* Work required
Compute how many lines in the data below hold the word "Gameplay", then report that number with nothing else.

* Recorded data
BEGIN

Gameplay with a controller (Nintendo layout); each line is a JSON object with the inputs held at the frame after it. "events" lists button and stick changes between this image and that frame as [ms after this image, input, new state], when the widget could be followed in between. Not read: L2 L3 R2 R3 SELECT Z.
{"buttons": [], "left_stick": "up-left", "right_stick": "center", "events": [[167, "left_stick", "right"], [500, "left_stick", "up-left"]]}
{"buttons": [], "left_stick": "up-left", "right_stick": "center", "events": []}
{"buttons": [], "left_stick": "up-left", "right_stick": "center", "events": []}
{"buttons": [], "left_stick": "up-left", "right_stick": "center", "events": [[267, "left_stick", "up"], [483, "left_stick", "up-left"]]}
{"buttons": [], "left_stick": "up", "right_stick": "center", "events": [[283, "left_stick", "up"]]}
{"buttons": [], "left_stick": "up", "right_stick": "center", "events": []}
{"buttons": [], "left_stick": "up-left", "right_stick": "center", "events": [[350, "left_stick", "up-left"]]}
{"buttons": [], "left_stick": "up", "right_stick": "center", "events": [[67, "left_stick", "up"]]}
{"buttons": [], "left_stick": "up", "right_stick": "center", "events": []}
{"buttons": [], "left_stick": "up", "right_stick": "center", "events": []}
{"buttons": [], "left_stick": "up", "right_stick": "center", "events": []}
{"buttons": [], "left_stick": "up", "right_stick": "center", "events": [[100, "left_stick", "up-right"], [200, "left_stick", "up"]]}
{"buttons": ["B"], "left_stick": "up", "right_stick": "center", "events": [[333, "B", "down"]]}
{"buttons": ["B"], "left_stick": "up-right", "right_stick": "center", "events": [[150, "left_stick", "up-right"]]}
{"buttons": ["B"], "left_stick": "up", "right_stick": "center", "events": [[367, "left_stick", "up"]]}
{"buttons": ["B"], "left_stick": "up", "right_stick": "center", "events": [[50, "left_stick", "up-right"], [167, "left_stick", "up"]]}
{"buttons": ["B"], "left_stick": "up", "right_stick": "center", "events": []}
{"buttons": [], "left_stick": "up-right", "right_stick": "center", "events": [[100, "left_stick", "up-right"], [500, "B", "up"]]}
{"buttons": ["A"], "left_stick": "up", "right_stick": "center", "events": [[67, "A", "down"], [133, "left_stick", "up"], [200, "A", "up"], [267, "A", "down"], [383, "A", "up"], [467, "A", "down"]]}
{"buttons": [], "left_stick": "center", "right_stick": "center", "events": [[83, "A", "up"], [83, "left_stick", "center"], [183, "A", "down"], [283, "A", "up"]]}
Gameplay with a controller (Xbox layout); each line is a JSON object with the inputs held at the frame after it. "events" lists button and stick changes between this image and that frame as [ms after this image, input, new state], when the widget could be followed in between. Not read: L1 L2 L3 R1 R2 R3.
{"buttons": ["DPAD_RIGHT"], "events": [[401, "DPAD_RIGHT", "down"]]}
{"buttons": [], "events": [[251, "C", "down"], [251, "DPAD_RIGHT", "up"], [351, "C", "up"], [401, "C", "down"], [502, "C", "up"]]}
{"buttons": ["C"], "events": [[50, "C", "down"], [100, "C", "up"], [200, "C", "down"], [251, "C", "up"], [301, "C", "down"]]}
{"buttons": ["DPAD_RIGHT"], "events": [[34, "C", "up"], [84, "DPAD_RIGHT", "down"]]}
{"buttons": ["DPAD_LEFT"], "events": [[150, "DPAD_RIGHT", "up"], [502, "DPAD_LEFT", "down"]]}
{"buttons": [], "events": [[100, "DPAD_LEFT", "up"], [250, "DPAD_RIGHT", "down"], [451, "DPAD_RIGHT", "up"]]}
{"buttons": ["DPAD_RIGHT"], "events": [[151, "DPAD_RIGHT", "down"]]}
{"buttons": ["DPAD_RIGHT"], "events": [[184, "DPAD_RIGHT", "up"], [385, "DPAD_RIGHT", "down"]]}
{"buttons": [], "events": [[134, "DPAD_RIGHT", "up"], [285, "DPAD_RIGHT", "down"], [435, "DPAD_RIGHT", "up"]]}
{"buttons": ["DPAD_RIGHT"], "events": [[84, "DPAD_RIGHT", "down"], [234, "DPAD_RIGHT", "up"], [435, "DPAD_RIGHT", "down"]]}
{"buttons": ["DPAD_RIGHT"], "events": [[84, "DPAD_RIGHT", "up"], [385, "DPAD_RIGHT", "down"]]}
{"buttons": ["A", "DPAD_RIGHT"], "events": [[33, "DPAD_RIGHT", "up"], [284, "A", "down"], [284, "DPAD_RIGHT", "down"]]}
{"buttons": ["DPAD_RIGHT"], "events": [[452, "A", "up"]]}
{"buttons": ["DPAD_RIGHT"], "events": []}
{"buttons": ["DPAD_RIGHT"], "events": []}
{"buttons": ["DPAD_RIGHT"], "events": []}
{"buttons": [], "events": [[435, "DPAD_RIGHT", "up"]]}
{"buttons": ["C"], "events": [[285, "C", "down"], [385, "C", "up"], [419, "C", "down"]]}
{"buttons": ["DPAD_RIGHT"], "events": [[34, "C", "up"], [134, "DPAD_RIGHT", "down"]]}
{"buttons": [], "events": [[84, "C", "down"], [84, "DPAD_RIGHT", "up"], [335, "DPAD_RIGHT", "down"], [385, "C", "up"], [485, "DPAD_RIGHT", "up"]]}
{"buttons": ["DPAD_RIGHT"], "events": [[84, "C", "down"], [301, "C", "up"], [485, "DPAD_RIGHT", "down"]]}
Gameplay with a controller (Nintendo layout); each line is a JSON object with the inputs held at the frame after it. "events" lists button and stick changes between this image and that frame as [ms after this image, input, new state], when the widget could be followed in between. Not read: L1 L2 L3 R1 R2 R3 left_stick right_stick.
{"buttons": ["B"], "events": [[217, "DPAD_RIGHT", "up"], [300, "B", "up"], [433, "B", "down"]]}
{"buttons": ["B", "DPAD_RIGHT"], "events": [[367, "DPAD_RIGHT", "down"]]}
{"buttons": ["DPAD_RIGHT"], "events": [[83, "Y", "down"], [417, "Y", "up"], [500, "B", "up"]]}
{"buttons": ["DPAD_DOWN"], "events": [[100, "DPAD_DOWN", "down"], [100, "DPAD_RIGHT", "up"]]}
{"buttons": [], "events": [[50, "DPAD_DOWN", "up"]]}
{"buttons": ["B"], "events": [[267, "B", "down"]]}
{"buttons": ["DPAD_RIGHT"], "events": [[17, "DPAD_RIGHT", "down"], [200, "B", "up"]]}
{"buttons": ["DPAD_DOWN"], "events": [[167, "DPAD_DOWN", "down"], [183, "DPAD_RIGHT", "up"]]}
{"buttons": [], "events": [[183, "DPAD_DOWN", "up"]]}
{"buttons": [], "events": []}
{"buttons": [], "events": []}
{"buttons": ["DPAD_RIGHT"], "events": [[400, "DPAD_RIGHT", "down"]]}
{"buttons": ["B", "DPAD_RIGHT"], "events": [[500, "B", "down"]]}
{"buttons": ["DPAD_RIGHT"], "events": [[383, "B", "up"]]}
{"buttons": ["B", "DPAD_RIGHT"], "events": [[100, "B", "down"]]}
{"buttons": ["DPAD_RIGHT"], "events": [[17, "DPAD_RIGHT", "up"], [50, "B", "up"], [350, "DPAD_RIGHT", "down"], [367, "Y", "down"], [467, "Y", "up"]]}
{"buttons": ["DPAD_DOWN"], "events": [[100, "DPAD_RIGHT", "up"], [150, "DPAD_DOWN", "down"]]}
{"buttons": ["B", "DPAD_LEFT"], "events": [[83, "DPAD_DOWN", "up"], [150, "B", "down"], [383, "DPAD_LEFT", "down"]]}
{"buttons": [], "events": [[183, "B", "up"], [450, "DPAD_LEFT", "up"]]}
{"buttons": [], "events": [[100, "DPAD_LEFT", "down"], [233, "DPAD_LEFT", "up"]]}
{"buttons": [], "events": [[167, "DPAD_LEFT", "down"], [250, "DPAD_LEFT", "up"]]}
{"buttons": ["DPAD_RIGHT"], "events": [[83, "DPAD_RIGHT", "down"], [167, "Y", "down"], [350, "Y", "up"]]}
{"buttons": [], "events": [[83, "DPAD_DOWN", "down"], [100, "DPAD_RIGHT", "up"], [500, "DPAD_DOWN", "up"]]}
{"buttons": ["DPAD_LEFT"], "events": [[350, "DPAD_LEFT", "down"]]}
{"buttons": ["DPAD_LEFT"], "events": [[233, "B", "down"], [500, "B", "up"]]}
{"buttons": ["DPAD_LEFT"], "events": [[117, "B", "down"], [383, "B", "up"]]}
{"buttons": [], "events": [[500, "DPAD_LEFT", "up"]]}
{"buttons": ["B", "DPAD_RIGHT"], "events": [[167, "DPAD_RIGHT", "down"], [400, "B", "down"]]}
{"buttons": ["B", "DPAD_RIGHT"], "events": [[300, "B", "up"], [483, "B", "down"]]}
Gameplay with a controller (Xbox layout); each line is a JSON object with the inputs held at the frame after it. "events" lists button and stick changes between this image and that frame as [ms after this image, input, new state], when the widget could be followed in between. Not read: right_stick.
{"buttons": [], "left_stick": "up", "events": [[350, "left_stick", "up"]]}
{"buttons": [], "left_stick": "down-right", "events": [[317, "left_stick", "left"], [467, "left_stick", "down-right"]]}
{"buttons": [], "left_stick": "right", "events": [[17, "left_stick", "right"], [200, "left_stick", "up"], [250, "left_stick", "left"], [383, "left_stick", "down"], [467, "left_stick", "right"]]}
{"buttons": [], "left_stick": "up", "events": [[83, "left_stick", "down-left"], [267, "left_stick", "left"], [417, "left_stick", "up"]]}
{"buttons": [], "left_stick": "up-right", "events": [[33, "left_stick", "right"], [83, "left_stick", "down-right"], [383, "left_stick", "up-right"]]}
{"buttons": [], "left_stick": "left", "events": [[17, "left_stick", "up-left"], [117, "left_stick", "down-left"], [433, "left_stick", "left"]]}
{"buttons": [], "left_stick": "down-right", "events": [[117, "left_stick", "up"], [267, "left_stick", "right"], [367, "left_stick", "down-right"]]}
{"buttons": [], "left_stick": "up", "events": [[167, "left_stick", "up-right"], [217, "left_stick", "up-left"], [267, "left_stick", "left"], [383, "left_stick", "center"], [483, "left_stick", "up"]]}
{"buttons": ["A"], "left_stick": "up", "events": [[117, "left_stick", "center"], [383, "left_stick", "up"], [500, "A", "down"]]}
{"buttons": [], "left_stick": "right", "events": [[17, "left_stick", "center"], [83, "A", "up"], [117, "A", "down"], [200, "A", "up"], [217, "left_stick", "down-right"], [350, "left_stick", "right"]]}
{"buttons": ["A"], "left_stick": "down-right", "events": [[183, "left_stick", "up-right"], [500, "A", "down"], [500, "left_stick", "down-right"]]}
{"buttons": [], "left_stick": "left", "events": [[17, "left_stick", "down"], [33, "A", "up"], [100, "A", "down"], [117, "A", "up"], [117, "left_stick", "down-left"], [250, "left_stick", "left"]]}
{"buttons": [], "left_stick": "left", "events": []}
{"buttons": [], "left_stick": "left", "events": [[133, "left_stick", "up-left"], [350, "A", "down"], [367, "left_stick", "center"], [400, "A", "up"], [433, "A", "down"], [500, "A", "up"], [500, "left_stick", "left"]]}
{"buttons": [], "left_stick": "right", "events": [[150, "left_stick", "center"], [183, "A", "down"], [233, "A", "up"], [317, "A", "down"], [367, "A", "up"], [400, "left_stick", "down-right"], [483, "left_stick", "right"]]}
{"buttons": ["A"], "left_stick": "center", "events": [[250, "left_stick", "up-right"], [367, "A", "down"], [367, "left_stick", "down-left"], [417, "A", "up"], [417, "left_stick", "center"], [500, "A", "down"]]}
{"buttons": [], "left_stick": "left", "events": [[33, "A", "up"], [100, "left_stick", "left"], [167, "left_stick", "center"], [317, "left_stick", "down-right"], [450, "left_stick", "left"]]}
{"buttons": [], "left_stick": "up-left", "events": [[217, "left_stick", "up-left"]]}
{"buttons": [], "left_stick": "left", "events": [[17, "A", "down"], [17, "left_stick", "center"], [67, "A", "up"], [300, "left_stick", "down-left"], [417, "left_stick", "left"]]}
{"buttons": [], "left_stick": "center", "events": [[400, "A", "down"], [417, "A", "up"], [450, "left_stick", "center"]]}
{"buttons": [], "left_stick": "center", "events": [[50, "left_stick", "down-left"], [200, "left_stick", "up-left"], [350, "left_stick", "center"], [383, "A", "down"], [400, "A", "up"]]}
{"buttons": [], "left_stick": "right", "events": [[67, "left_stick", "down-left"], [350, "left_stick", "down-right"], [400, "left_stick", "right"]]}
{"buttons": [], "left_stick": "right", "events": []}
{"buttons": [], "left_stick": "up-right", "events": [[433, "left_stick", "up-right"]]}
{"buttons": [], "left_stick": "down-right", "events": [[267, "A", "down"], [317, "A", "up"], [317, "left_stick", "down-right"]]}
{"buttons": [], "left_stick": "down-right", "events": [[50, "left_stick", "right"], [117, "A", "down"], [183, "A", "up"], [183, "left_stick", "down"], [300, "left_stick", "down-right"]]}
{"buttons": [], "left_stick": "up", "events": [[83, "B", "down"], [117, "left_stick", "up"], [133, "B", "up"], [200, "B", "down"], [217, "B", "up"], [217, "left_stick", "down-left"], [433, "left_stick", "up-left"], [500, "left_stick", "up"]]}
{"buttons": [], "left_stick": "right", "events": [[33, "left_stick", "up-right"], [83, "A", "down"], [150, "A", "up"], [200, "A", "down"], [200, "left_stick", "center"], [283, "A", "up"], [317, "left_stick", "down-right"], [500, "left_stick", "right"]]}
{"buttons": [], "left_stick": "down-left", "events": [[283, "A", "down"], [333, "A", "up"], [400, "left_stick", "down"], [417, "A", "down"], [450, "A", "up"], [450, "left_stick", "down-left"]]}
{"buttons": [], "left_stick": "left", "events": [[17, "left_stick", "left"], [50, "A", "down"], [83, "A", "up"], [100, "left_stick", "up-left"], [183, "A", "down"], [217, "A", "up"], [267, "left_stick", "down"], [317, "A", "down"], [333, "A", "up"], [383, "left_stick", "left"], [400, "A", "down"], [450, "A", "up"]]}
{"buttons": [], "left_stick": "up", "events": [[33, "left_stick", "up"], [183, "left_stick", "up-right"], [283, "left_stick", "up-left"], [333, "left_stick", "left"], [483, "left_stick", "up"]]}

END

* Answer box
4